L’asse nato fra la Regione e il territorio peligno alle ultime elezioni regionali, dove il neogovernatore Marco Marsilio ha stravinto in tutti i Comuni, sembra si stia per rompere. Alla base ci sarebbe l’atteggiamento della Regione, alle prese con la riorganizzazione della sanità regionale, che dopo le promesse di rilancio della sanità peligna fatte in campagna elettorale e dopo aver incassato in termini di consenso, ora pare latitare. Lo si legge ad esempio molto chiaramente nelle parole della sindaca di Sulmona Annamaria Casini, che pur aveva appoggiato il candidato Marsilio in campagna elettorale.
Casini parla di “assordante silenzio”, da parte della Regione che deve invece secondo la sindaca “rispettare il patto con gli elettori della Valle Peligna, che hanno creduto alla promessa di una politica in discontinuità e ad un investimento reale su ospedale e punto nascita, tanto da assicurarne il mantenimento in un presidio sanitario di I livello”. Casini sottolinea come il tempo “sta scadendo e di risposte per la Valle Peligna neanche una”, mentre lamenta il fatto che la Regione non abbia fatto nemmeno un incontro sul tema con gli amministratori del territorio. La settimana scorsa era stata invece la volta della consigliera regionale Marianna Scoccia, a rompere con la sua maggioranza dopo l’inettitudine nei confronti della sanità peligna.
Al coro di voci su questo tema caldo si aggiunge quello della consigliera comunale di opposizione Elisabetta Bianchi, che per quanto riguarda la salvaguardia del punto nascita peligno chiede alla Regione di avere “coraggio” nel chiedere alla ministra della Salute Giulia Grillo, la revisione dei parametri ministeriali stabiliti dal Decreto Lorenzin sulla chiusura dei punti nascita. “In quest’ambito – scrive Bianchi ci aspettiamo che le mutate condizioni politiche possano innanzitutto promuovere la riforma rapida dei parametri del Decreto Lorenzin dimostratisi inattuabili in una Regione montuosa a bassa densità demografica come Regione Abruzzo qualificando l’ospedale di Sulmona quale presidio di primo livello con un adeguato standard di servizi tra i quali il punto nascita assolvendo così alla deliberazione del consiglio comunale già consegnata all’assessora alla Sanità Nicoletta Verì”.
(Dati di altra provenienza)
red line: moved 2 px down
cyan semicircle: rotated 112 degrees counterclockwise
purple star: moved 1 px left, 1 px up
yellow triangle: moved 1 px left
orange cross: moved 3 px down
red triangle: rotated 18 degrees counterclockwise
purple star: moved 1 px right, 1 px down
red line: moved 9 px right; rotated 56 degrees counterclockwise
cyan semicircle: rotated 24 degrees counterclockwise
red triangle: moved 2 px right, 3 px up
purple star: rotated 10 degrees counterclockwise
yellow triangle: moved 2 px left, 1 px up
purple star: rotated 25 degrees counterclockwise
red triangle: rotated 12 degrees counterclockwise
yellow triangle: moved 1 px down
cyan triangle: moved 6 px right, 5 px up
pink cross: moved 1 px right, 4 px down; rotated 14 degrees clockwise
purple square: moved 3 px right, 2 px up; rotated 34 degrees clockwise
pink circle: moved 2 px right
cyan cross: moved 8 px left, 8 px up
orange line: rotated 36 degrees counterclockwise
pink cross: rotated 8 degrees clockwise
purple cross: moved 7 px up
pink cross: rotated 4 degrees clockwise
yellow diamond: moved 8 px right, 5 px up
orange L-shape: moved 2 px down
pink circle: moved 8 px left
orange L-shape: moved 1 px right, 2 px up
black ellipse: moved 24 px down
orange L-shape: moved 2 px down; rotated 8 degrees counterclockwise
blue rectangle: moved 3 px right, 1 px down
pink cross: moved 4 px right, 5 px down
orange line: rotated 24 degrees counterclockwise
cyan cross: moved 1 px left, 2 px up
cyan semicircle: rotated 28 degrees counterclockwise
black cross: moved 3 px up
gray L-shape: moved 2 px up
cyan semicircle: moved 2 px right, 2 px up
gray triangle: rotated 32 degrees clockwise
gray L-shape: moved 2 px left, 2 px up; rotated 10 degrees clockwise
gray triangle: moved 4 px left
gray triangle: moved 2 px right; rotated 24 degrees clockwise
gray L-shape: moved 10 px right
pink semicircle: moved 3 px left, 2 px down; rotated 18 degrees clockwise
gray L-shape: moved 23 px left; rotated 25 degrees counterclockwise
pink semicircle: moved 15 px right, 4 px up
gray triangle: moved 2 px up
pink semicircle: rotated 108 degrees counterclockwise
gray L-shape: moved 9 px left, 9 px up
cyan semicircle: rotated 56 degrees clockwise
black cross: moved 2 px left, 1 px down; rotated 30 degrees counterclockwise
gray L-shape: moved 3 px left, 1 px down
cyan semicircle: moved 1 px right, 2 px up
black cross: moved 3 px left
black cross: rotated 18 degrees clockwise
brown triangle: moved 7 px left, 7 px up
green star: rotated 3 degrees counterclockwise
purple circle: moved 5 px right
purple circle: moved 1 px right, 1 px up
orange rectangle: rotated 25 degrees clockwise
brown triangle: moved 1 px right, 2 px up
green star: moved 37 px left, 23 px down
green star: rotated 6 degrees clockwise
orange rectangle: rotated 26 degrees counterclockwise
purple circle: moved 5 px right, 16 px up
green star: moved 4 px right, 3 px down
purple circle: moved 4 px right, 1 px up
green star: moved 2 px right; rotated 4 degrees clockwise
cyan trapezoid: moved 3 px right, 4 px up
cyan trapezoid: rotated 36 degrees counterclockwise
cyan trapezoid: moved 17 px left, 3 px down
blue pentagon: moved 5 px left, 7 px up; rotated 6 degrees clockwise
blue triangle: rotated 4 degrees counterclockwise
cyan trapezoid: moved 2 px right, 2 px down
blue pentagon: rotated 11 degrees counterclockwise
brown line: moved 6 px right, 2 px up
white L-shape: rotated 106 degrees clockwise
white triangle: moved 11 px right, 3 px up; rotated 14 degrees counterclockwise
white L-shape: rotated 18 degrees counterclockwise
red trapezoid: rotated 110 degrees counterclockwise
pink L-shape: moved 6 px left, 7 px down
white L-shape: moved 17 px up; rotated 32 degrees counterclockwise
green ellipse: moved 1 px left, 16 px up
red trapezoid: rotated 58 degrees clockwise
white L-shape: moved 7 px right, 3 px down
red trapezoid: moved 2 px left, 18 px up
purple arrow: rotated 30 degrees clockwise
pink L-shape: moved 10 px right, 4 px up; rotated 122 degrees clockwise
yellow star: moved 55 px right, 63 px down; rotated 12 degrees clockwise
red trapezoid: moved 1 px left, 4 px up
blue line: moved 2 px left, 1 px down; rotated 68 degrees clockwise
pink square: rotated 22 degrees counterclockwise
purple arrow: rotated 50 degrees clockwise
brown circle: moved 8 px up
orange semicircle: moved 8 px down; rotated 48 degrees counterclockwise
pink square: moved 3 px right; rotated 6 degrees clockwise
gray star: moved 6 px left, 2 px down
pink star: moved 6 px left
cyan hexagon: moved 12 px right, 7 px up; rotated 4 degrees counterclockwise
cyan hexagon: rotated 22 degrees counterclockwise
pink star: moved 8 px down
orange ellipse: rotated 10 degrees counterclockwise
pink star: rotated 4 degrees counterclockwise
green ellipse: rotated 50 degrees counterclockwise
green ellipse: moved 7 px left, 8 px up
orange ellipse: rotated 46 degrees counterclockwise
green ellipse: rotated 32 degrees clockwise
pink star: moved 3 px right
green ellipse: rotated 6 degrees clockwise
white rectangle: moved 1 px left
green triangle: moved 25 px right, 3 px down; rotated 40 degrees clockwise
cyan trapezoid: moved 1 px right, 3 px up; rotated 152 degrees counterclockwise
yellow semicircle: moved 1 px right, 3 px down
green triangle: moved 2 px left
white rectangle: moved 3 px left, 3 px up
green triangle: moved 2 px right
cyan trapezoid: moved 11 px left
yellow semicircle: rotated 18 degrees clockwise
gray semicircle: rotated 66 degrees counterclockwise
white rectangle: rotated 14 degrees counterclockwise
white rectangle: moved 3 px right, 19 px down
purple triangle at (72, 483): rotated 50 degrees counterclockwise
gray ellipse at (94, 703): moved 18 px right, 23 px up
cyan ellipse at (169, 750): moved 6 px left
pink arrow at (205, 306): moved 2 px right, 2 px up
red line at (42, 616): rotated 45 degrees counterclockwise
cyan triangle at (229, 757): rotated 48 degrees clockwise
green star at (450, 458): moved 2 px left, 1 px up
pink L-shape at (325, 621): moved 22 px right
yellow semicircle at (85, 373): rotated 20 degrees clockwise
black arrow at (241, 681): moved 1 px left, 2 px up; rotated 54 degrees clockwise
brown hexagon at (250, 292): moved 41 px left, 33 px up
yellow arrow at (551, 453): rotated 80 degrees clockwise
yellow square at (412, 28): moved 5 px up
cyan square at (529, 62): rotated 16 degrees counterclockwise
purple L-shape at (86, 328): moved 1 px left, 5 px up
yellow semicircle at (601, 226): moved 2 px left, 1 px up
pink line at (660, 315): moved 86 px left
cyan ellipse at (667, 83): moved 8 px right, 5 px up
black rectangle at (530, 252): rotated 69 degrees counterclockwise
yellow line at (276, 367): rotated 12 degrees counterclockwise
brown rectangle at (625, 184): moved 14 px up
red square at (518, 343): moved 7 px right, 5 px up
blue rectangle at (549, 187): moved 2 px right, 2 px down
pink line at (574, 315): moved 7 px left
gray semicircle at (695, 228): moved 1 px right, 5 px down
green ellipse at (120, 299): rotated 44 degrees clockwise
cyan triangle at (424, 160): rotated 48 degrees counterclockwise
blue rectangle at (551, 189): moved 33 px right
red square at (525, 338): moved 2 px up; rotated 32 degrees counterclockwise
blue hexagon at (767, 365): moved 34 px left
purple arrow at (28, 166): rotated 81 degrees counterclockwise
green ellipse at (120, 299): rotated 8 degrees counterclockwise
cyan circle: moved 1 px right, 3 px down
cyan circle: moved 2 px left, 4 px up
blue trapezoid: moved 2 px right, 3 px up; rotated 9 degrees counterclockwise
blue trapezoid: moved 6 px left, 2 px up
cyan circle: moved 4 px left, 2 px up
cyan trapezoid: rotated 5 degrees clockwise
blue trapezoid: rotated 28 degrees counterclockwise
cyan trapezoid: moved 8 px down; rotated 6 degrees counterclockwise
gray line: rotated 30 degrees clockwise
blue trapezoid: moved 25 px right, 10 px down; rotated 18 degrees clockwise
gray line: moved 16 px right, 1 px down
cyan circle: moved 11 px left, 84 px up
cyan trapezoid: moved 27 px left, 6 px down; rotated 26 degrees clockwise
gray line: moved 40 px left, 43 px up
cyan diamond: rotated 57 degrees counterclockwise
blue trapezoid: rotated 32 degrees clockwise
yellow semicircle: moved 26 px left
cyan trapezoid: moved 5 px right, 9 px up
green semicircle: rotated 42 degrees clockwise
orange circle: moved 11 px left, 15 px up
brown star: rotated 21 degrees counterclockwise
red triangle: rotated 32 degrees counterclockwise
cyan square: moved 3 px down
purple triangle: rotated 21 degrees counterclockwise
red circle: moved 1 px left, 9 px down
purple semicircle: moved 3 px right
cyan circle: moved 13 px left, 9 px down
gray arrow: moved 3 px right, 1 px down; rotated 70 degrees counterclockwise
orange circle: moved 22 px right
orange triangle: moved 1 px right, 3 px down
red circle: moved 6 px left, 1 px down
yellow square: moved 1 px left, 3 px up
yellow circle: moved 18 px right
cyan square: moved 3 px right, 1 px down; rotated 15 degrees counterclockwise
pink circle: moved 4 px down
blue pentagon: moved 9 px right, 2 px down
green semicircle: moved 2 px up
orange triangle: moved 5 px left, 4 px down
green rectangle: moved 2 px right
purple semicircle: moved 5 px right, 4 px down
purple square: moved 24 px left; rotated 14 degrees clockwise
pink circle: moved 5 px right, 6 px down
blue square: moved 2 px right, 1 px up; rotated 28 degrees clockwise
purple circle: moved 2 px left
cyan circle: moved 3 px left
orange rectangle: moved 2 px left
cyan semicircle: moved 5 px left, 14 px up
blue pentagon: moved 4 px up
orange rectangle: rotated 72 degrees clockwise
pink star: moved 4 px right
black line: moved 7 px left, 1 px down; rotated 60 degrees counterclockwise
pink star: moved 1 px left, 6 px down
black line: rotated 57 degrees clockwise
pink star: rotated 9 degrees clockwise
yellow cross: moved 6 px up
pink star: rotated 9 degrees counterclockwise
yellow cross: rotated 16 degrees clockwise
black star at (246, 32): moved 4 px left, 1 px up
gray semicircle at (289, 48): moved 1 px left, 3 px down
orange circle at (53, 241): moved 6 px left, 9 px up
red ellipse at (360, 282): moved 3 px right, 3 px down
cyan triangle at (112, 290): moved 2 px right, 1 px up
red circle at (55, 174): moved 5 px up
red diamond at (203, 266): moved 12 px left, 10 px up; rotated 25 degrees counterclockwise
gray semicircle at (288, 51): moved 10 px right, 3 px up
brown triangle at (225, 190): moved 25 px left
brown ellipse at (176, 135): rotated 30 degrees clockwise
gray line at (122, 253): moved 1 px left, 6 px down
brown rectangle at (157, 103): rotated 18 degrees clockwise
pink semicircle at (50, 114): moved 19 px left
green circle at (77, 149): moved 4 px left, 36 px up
Infine dall’altro lato dei banchi del consiglio regionale, l’ex assessore alla Santià Silvio Paolucci, ora capogruppo del Pd, ha presentato una risoluzione per discutere in commissione regionale, la revisione dei parametri stabiliti dal Cpnn (Comitato percorso nascite nazionale) che annoverano il punto nascita peligno fra quelli necessariamente da chiudere.
Savino Monterisi
Non capisco con quale “faccia” faccia queste affermazioni.
Ma dimentica che è stata lei e la sua giunta a votare il declassamento dell’ospedale?
Concordo temp, ma i peligni hanno dimostrato nell’urna di avere memoria corta, qui abbiamo personaggi che hanno una disinvoltura ed una faccia di bronzo fuori dal comune. Siamo al delirio di onnipotenza… ed abbiamo una città che dorme e non ragiona.
Certamente c’è la mano di chi li ha votati e “messi al potere”, che non vuol dire essere parimenti colpevoli.
Tanti dei validi politici sulla carta e nelle intenzioni, si sono rivelati nella pratica degli abili millantatori quanto dannosi per la città.
Una volta si chiamava reparto di “Ostetricia e ginecologia”, dove oltre ai parti si facevano interventi inerenti l’apparato riproduttivo femminile. Ora il reparto si chiama “punto nascita”? La chiusura riguarda solo il punto nascita o sparisce tutto il reparto di ostetricia e ginecologia e con esso la pediatria? Non è poi che gli altri reparti siano messi bene, i cui medici debbono andare a prestare servizio anche all’ospedale di Castel di Sangro, anch’esso con l’acqua alla gola. Da come la vedo io ed è solo una mia impressione,il territorio peligno-sangrino non è in grado di assicurare una efficace sanità ai propri cittadini. Ormai chi ha bisogno di una sanità per malattie serie, emigra in porti più rassicuranti. E le urgenze? Se sei fortunato te la puoi cavare. Le cause sono tante, che molti cittadini non hanno capito o voluto non capire. Ed i politici al solito fanno gli gnorri.”Mi nun so, mi son furesto”.